Exact copy, no pictures: return all the records as they stand.

(DATA RECORDS)

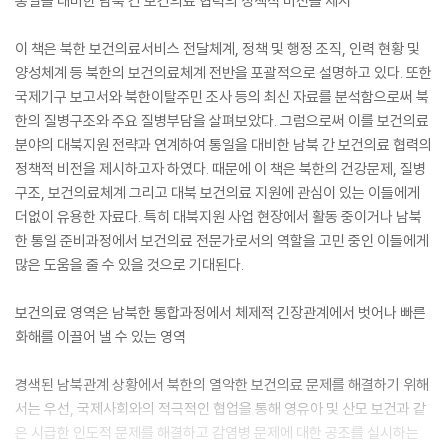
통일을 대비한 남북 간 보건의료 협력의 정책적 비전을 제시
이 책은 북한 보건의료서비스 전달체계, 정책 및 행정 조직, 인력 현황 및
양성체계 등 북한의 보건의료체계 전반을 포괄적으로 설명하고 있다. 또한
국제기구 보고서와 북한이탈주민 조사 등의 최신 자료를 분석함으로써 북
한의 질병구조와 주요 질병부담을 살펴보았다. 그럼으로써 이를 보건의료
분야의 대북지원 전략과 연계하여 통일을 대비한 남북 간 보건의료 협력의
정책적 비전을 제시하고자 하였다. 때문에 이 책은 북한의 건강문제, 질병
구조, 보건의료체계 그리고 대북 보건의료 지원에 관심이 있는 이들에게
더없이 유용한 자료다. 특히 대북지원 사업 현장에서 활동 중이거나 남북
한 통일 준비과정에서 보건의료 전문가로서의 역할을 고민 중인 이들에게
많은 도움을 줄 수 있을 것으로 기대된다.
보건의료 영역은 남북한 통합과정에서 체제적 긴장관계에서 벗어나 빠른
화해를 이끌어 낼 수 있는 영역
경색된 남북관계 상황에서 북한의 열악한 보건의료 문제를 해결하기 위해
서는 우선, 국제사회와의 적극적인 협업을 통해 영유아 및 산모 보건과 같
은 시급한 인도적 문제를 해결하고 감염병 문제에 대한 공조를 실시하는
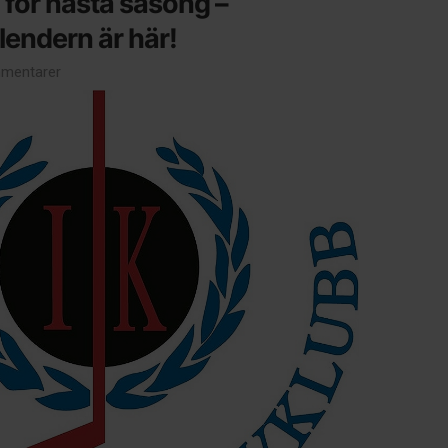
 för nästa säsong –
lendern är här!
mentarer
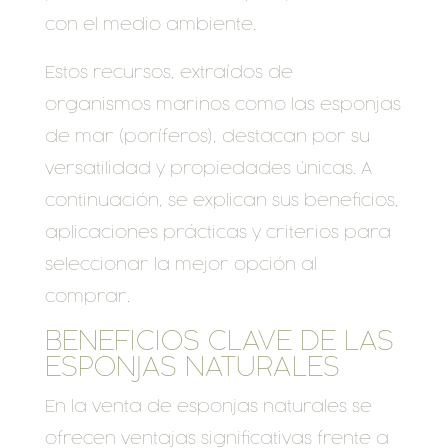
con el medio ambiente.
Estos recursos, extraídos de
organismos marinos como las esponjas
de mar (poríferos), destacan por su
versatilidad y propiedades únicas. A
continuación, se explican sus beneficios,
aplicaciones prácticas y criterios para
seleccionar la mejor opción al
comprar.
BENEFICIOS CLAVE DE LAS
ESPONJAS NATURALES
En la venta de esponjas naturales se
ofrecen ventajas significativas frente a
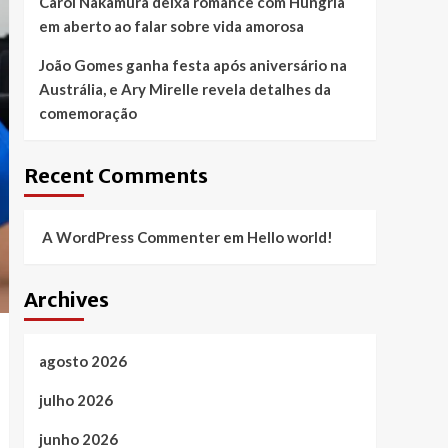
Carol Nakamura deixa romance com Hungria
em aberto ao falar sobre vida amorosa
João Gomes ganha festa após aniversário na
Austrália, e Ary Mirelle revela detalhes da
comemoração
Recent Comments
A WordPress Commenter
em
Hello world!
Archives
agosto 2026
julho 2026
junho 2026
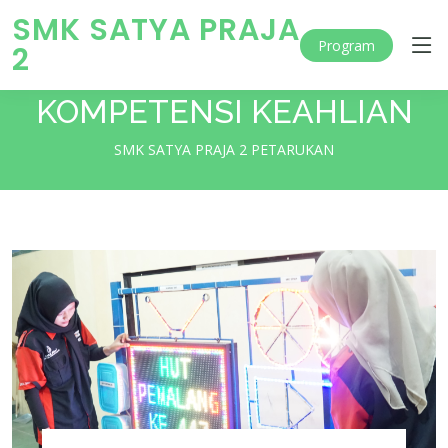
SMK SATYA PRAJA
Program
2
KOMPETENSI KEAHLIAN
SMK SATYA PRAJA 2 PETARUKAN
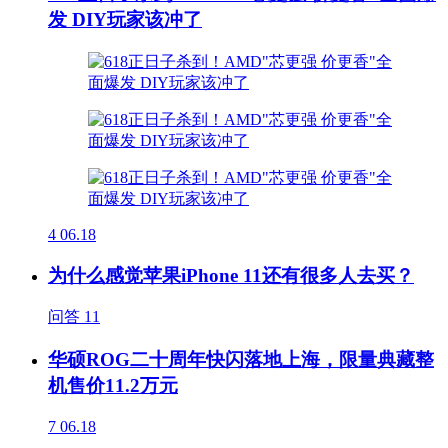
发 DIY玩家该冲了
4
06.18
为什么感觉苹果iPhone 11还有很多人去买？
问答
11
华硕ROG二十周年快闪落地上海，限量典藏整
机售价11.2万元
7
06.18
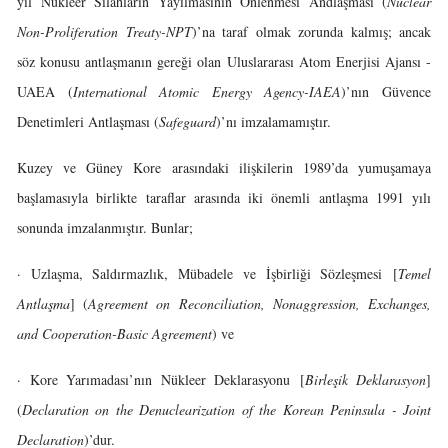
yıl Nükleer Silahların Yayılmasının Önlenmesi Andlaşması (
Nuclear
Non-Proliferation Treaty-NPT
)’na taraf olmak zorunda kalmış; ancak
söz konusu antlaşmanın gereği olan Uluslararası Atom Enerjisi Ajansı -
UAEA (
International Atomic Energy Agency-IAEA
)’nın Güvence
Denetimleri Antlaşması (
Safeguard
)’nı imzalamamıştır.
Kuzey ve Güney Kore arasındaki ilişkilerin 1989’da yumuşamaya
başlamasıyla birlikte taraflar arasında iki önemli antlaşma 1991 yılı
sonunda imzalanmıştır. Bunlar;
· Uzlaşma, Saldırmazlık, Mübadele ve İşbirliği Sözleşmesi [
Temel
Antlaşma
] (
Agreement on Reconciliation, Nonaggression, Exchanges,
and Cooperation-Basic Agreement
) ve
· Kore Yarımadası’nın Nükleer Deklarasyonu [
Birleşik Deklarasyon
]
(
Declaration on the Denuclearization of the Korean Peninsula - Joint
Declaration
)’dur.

(End DATA RECORDS)

— COMPLETED TASK —
통일을 대비한 남북 간 보건의료 협력의 정책적 비전을 제시
이 책은 북한 보건의료서비스 전달체계, 정책 및 행정 조직, 인력 현황 및
양성체계 등 북한의 보건의료체계 전반을 포괄적으로 설명하고 있다. 또한
국제기구 보고서와 북한이탈주민 조사 등의 최신 자료를 분석함으로써 북
한의 질병구조와 주요 질병부담을 살펴보았다. 그럼으로써 이를 보건의료
분야의 대북지원 전략과 연계하여 통일을 대비한 남북 간 보건의료 협력의
정책적 비전을 제시하고자 하였다. 때문에 이 책은 북한의 건강문제, 질병
구조, 보건의료체계 그리고 대북 보건의료 지원에 관심이 있는 이들에게
더없이 유용한 자료다. 특히 대북지원 사업 현장에서 활동 중이거나 남북
한 통일 준비과정에서 보건의료 전문가로서의 역할을 고민 중인 이들에게
많은 도움을 줄 수 있을 것으로 기대된다.
보건의료 영역은 남북한 통합과정에서 체제적 긴장관계에서 벗어나 빠른
화해를 이끌어 낼 수 있는 영역
경색된 남북관계 상황에서 북한의 열악한 보건의료 문제를 해결하기 위해
서는 우선, 국제사회와의 적극적인 협업을 통해 영유아 및 산모 보건과 같
은 시급한 인도적 문제를 해결하고 감염병 문제에 대한 공조를 실시하는
 för nästa säsong –
lendern är här!
mentarer
con el medio ambiente.
Estos recursos, extraídos de
organismos marinos como las esponjas
de mar (poríferos), destacan por su
versatilidad y propiedades únicas. A
continuación, se explican sus beneficios,
aplicaciones prácticas y criterios para
seleccionar la mejor opción al
comprar.
BENEFICIOS CLAVE DE LAS
ESPONJAS NATURALES
En la venta de esponjas naturales se
ofrecen ventajas significativas frente a
Carol Nakamura deixa romance com Hungria
em aberto ao falar sobre vida amorosa
João Gomes ganha festa após aniversário na
Austrália, e Ary Mirelle revela detalhes da
comemoração
Recent Comments
A WordPress Commenter
em
Hello world!
Archives
agosto 2026
julho 2026
junho 2026
SMK SATYA PRAJA
Program
2
KOMPETENSI KEAHLIAN
SMK SATYA PRAJA 2 PETARUKAN
发 DIY玩家该冲了
4
06.18
为什么感觉苹果iPhone 11还有很多人去买？
问答
11
华硕ROG二十周年快闪落地上海，限量典藏整
机售价11.2万元
7
06.18
yıl Nükleer Silahların Yayılmasının Önlenmesi Andlaşması (
Nuclear
Non-Proliferation Treaty-NPT
)’na taraf olmak zorunda kalmış; ancak
söz konusu antlaşmanın gereği olan Uluslararası Atom Enerjisi Ajansı -
UAEA (
International Atomic Energy Agency-IAEA
)’nın Güvence
Denetimleri Antlaşması (
Safeguard
)’nı imzalamamıştır.
Kuzey ve Güney Kore arasındaki ilişkilerin 1989’da yumuşamaya
başlamasıyla birlikte taraflar arasında iki önemli antlaşma 1991 yılı
sonunda imzalanmıştır. Bunlar;
· Uzlaşma, Saldırmazlık, Mübadele ve İşbirliği Sözleşmesi [
Temel
Antlaşma
] (
Agreement on Reconciliation, Nonaggression, Exchanges,
and Cooperation-Basic Agreement
) ve
· Kore Yarımadası’nın Nükleer Deklarasyonu [
Birleşik Deklarasyon
]
(
Declaration on the Denuclearization of the Korean Peninsula - Joint
Declaration
)’dur.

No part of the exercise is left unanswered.